WORK TASK: Here the job is to print all of the entries below verbatim and leave out any picture.
======== AVAILABLE DATA ========
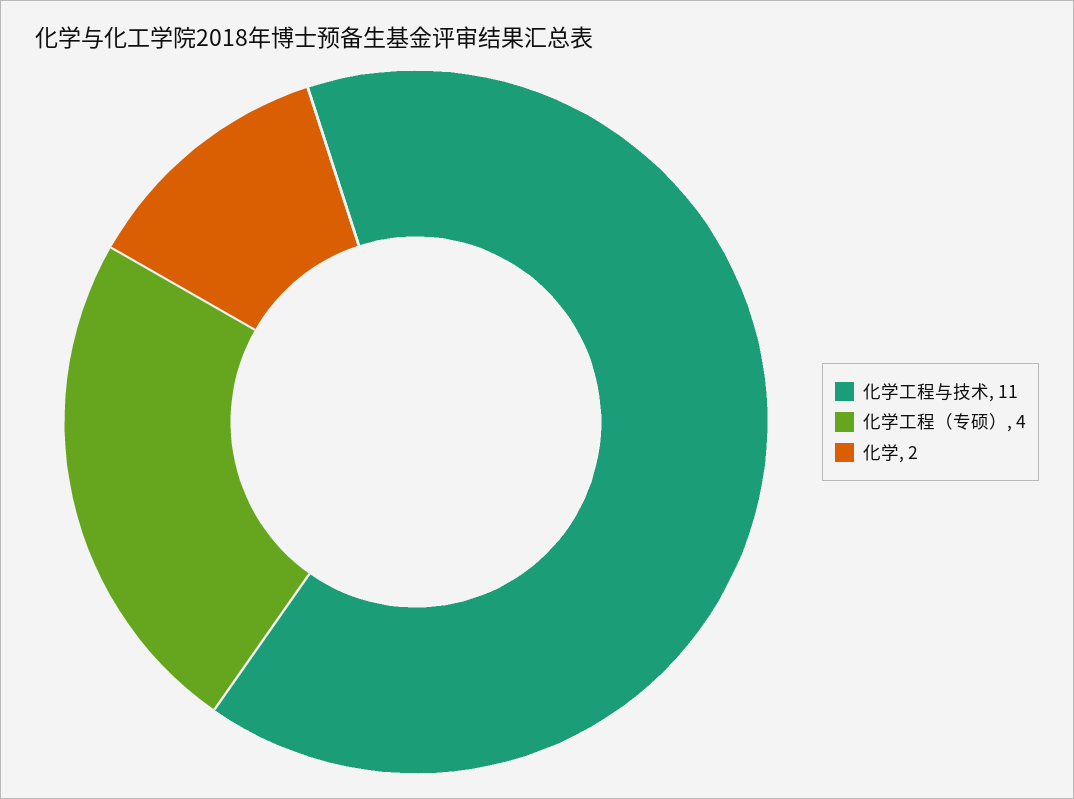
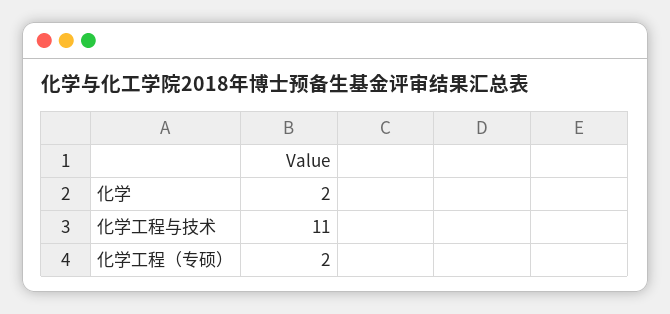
  {
    "化学工程与技术": 11,
-   "化学工程（专硕）": 4,
+   "化学工程（专硕）": 2,
    "化学": 2
  }

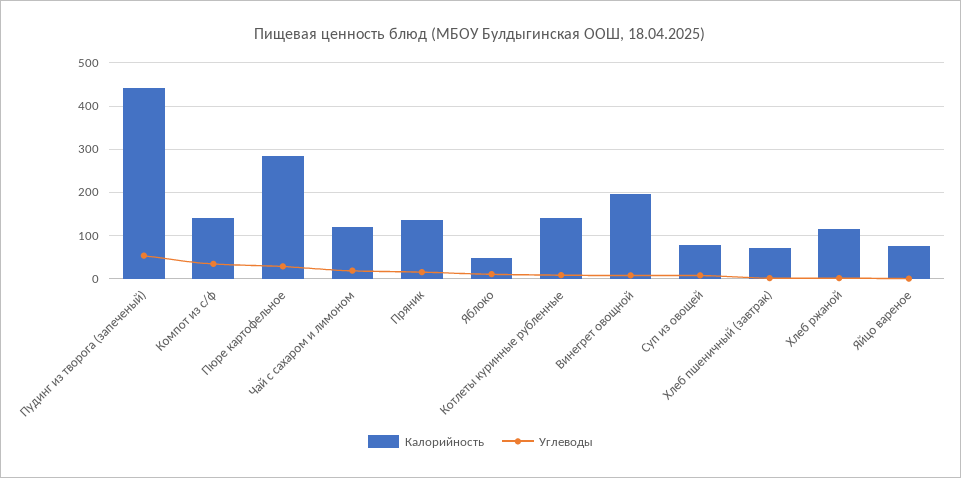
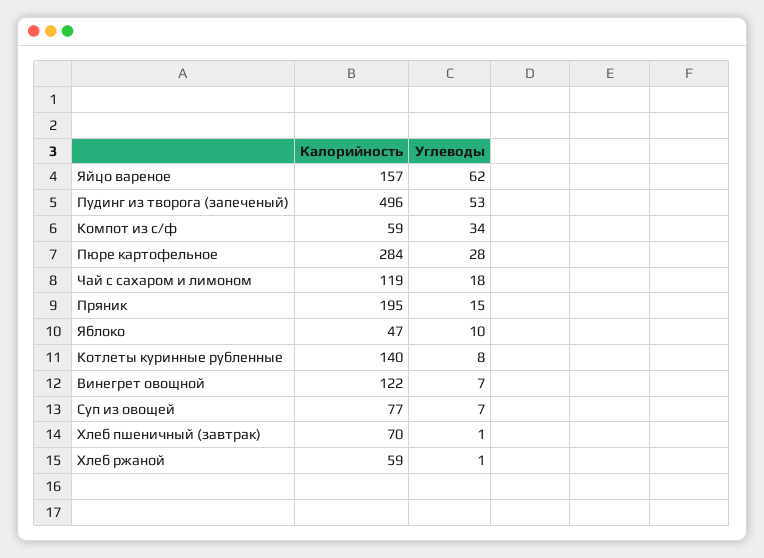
  {
    "Калорийность": {
-     "Пудинг из творога (запеченый)": 440,
+     "Пудинг из творога (запеченый)": 496,
-     "Компот из с/ф": 140,
+     "Компот из с/ф": 59,
      "Пюре картофельное": 284,
      "Чай с сахаром и лимоном": 119,
-     "Пряник": 140,
+     "Пряник": 195,
      "Яблоко": 47,
      "Котлеты куринные рубленные": 140,
-     "Винегрет овощной": 200,
+     "Винегрет овощной": 122,
      "Суп из овощей": 77,
      "Хлеб пшеничный (завтрак)": 70,
-     "Хлеб ржаной": 120,
+     "Хлеб ржаной": 59,
-     "Яйцо вареное": 80
+     "Яйцо вареное": 157
    },
    "Углеводы": {
      "Пудинг из творога (запеченый)": 53,
      "Компот из с/ф": 34,
      "Пюре картофельное": 28,
      "Чай с сахаром и лимоном": 18,
      "Пряник": 15,
      "Яблоко": 10,
      "Котлеты куринные рубленные": 8,
      "Винегрет овощной": 7,
      "Суп из овощей": 7,
      "Хлеб пшеничный (завтрак)": 1,
      "Хлеб ржаной": 1,
-     "Яйцо вареное": 0
+     "Яйцо вареное": 62
    }
  }

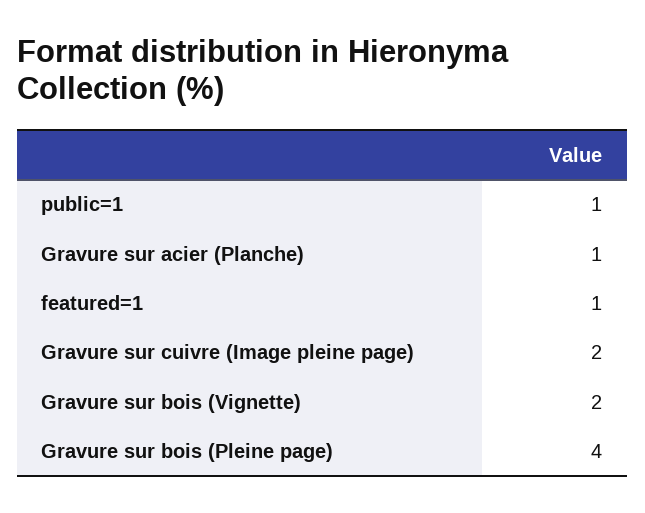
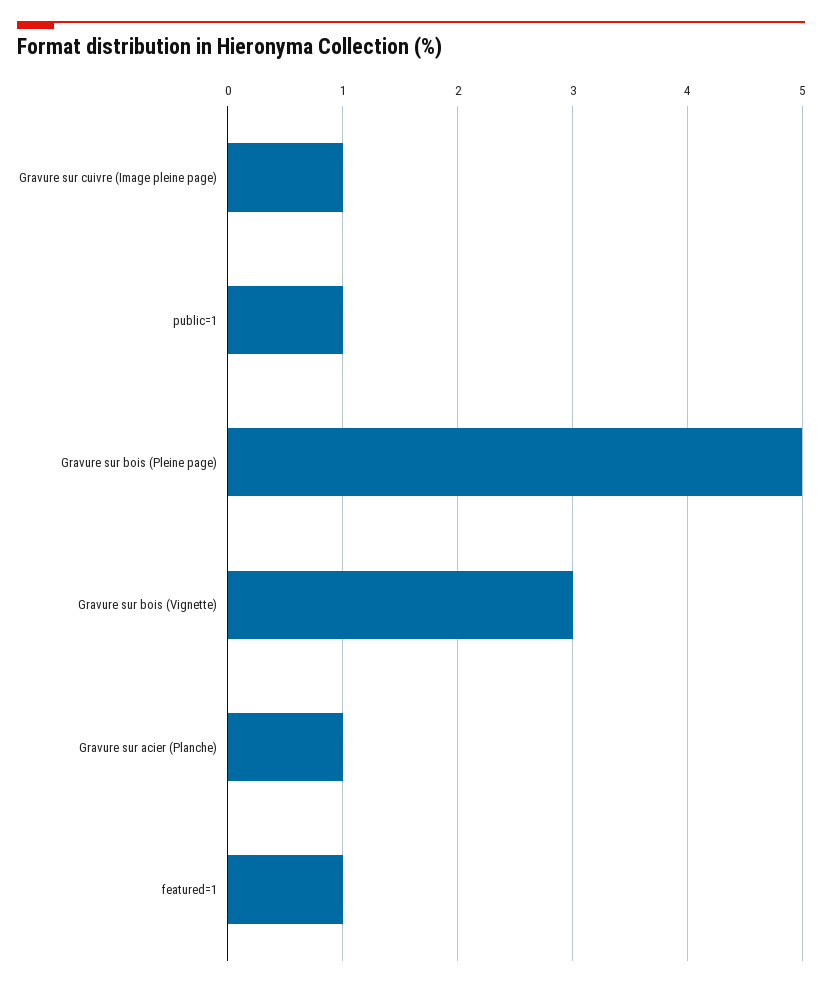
  {
    "public=1": 1,
    "Gravure sur acier (Planche)": 1,
    "featured=1": 1,
-   "Gravure sur cuivre (Image pleine page)": 2,
+   "Gravure sur cuivre (Image pleine page)": 1,
-   "Gravure sur bois (Vignette)": 2,
+   "Gravure sur bois (Vignette)": 3,
-   "Gravure sur bois (Pleine page)": 4
+   "Gravure sur bois (Pleine page)": 5
  }

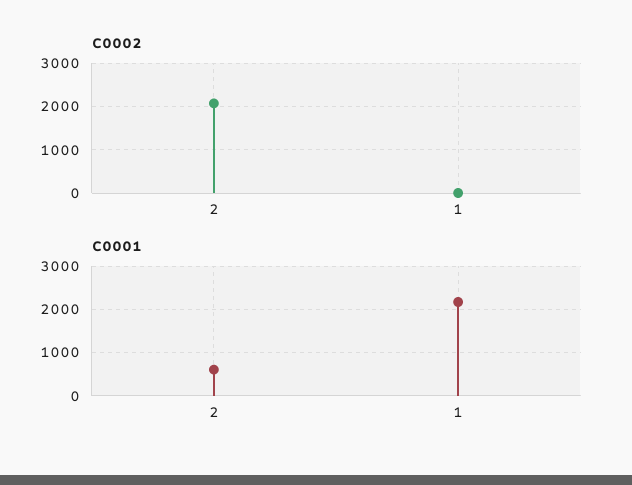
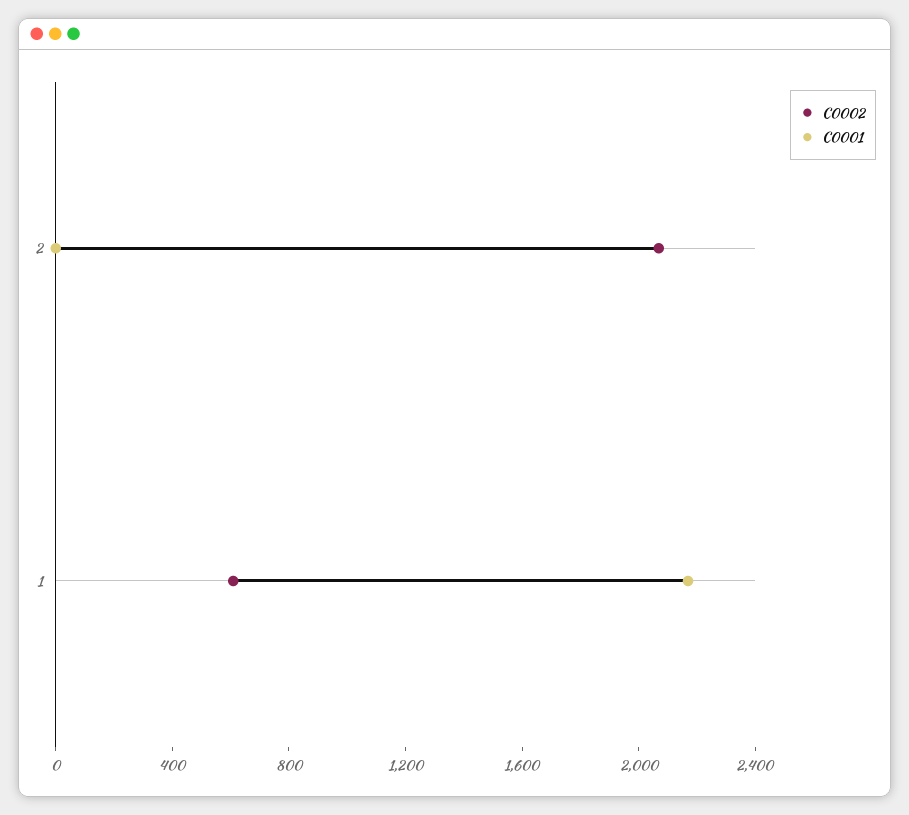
  {
    "C0002": {
      "2": 2100,
-     "1": 0
+     "1": 600
    },
    "C0001": {
-     "2": 600,
+     "2": 0,
      "1": 2200
    }
  }

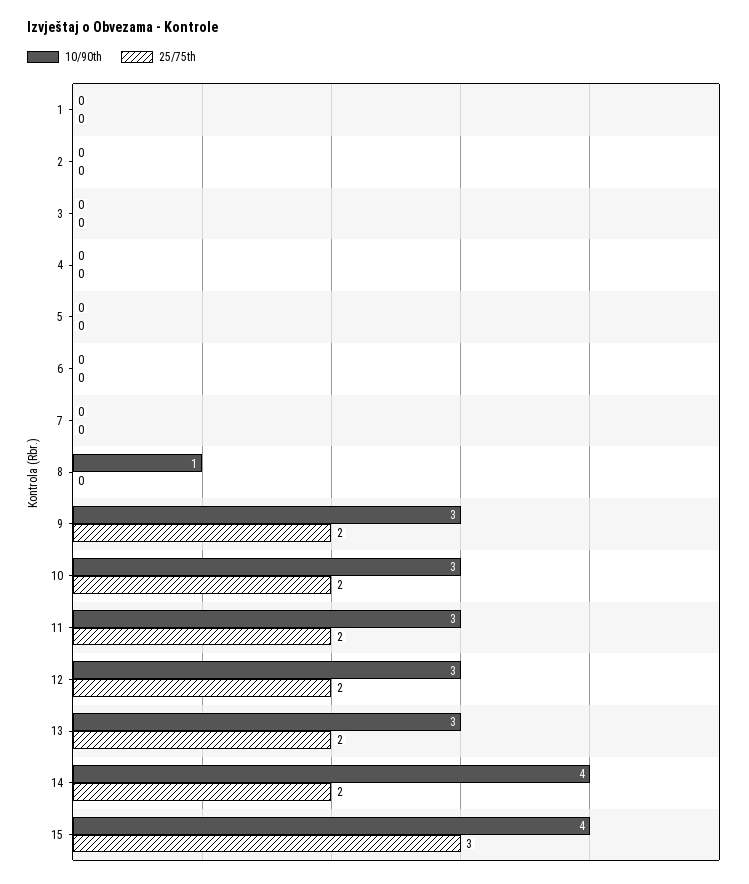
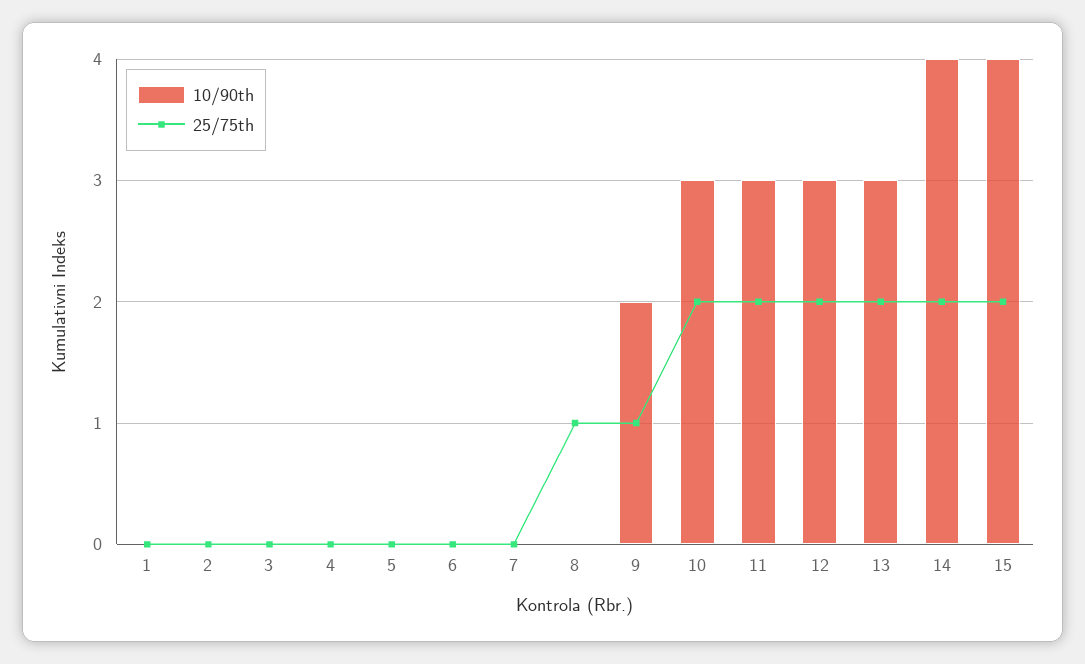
  {
    "10/90th": {
      "1": 0,
      "2": 0,
      "3": 0,
      "4": 0,
      "5": 0,
      "6": 0,
      "7": 0,
-     "8": 1,
+     "8": 0,
-     "9": 3,
+     "9": 2,
      "10": 3,
      "11": 3,
      "12": 3,
      "13": 3,
      "14": 4,
      "15": 4
    },
    "25/75th": {
      "1": 0,
      "2": 0,
      "3": 0,
      "4": 0,
      "5": 0,
      "6": 0,
      "7": 0,
-     "8": 0,
+     "8": 1,
-     "9": 2,
+     "9": 1,
      "10": 2,
      "11": 2,
      "12": 2,
      "13": 2,
      "14": 2,
-     "15": 3
+     "15": 2
    }
  }

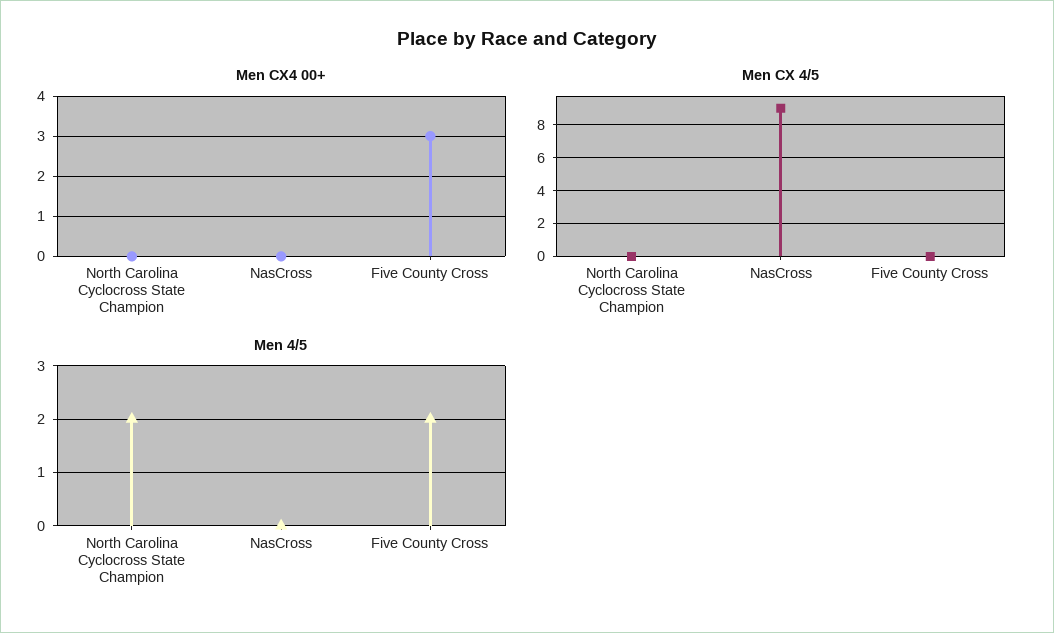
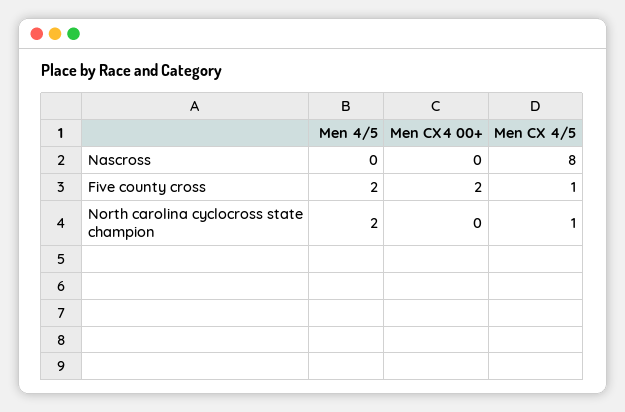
  {
    "Men CX4 00+": {
      "North Carolina Cyclocross State Champion": 0,
      "NasCross": 0,
-     "Five County Cross": 3
+     "Five County Cross": 2
    },
    "Men CX 4/5": {
-     "North Carolina Cyclocross State Champion": 0,
+     "North Carolina Cyclocross State Champion": 1,
-     "NasCross": 9,
+     "NasCross": 8,
-     "Five County Cross": 0
+     "Five County Cross": 1
    },
    "Men 4/5": {
      "North Carolina Cyclocross State Champion": 2,
      "NasCross": 0,
      "Five County Cross": 2
    }
  }

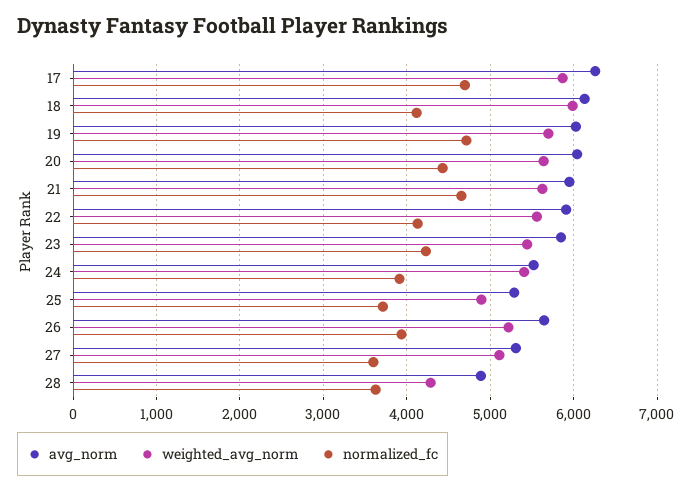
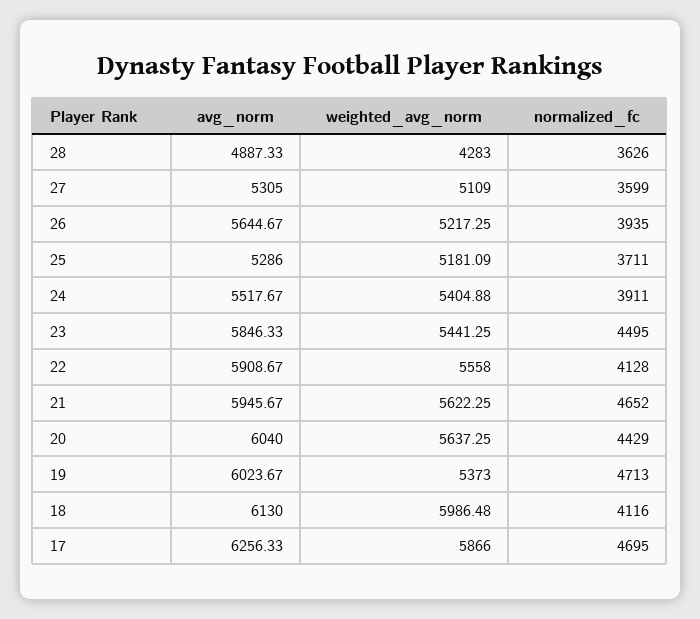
  {
    "avg_norm": {
      "17": 6256.33,
      "18": 6130,
      "19": 6023.67,
      "20": 6040,
      "21": 5945.67,
      "22": 5908.67,
      "23": 5846.33,
      "24": 5517.67,
      "25": 5286,
      "26": 5644.67,
      "27": 5305,
      "28": 4887.33
    },
    "weighted_avg_norm": {
      "17": 5866,
      "18": 5986.48,
-     "19": 5700,
+     "19": 5373,
      "20": 5637.25,
      "21": 5622.25,
      "22": 5558,
      "23": 5441.25,
      "24": 5404.88,
-     "25": 4900,
+     "25": 5181.09,
      "26": 5217.25,
      "27": 5109,
      "28": 4283
    },
    "normalized_fc": {
      "17": 4695,
      "18": 4116,
      "19": 4713,
      "20": 4429,
      "21": 4652,
      "22": 4128,
-     "23": 4200,
+     "23": 4495,
      "24": 3911,
      "25": 3711,
      "26": 3935,
      "27": 3599,
      "28": 3626
    }
  }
========
RESULT OF THE EXERCISE:
  {
    "化学工程与技术": 11,
-   "化学工程（专硕）": 4,
+   "化学工程（专硕）": 2,
    "化学": 2
  }

  {
    "Калорийность": {
-     "Пудинг из творога (запеченый)": 440,
+     "Пудинг из творога (запеченый)": 496,
-     "Компот из с/ф": 140,
+     "Компот из с/ф": 59,
      "Пюре картофельное": 284,
      "Чай с сахаром и лимоном": 119,
-     "Пряник": 140,
+     "Пряник": 195,
      "Яблоко": 47,
      "Котлеты куринные рубленные": 140,
-     "Винегрет овощной": 200,
+     "Винегрет овощной": 122,
      "Суп из овощей": 77,
      "Хлеб пшеничный (завтрак)": 70,
-     "Хлеб ржаной": 120,
+     "Хлеб ржаной": 59,
-     "Яйцо вареное": 80
+     "Яйцо вареное": 157
    },
    "Углеводы": {
      "Пудинг из творога (запеченый)": 53,
      "Компот из с/ф": 34,
      "Пюре картофельное": 28,
      "Чай с сахаром и лимоном": 18,
      "Пряник": 15,
      "Яблоко": 10,
      "Котлеты куринные рубленные": 8,
      "Винегрет овощной": 7,
      "Суп из овощей": 7,
      "Хлеб пшеничный (завтрак)": 1,
      "Хлеб ржаной": 1,
-     "Яйцо вареное": 0
+     "Яйцо вареное": 62
    }
  }

  {
    "public=1": 1,
    "Gravure sur acier (Planche)": 1,
    "featured=1": 1,
-   "Gravure sur cuivre (Image pleine page)": 2,
+   "Gravure sur cuivre (Image pleine page)": 1,
-   "Gravure sur bois (Vignette)": 2,
+   "Gravure sur bois (Vignette)": 3,
-   "Gravure sur bois (Pleine page)": 4
+   "Gravure sur bois (Pleine page)": 5
  }

  {
    "C0002": {
      "2": 2100,
-     "1": 0
+     "1": 600
    },
    "C0001": {
-     "2": 600,
+     "2": 0,
      "1": 2200
    }
  }

  {
    "10/90th": {
      "1": 0,
      "2": 0,
      "3": 0,
      "4": 0,
      "5": 0,
      "6": 0,
      "7": 0,
-     "8": 1,
+     "8": 0,
-     "9": 3,
+     "9": 2,
      "10": 3,
      "11": 3,
      "12": 3,
      "13": 3,
      "14": 4,
      "15": 4
    },
    "25/75th": {
      "1": 0,
      "2": 0,
      "3": 0,
      "4": 0,
      "5": 0,
      "6": 0,
      "7": 0,
-     "8": 0,
+     "8": 1,
-     "9": 2,
+     "9": 1,
      "10": 2,
      "11": 2,
      "12": 2,
      "13": 2,
      "14": 2,
-     "15": 3
+     "15": 2
    }
  }

  {
    "Men CX4 00+": {
      "North Carolina Cyclocross State Champion": 0,
      "NasCross": 0,
-     "Five County Cross": 3
+     "Five County Cross": 2
    },
    "Men CX 4/5": {
-     "North Carolina Cyclocross State Champion": 0,
+     "North Carolina Cyclocross State Champion": 1,
-     "NasCross": 9,
+     "NasCross": 8,
-     "Five County Cross": 0
+     "Five County Cross": 1
    },
    "Men 4/5": {
      "North Carolina Cyclocross State Champion": 2,
      "NasCross": 0,
      "Five County Cross": 2
    }
  }

  {
    "avg_norm": {
      "17": 6256.33,
      "18": 6130,
      "19": 6023.67,
      "20": 6040,
      "21": 5945.67,
      "22": 5908.67,
      "23": 5846.33,
      "24": 5517.67,
      "25": 5286,
      "26": 5644.67,
      "27": 5305,
      "28": 4887.33
    },
    "weighted_avg_norm": {
      "17": 5866,
      "18": 5986.48,
-     "19": 5700,
+     "19": 5373,
      "20": 5637.25,
      "21": 5622.25,
      "22": 5558,
      "23": 5441.25,
      "24": 5404.88,
-     "25": 4900,
+     "25": 5181.09,
      "26": 5217.25,
      "27": 5109,
      "28": 4283
    },
    "normalized_fc": {
      "17": 4695,
      "18": 4116,
      "19": 4713,
      "20": 4429,
      "21": 4652,
      "22": 4128,
-     "23": 4200,
+     "23": 4495,
      "24": 3911,
      "25": 3711,
      "26": 3935,
      "27": 3599,
      "28": 3626
    }
  }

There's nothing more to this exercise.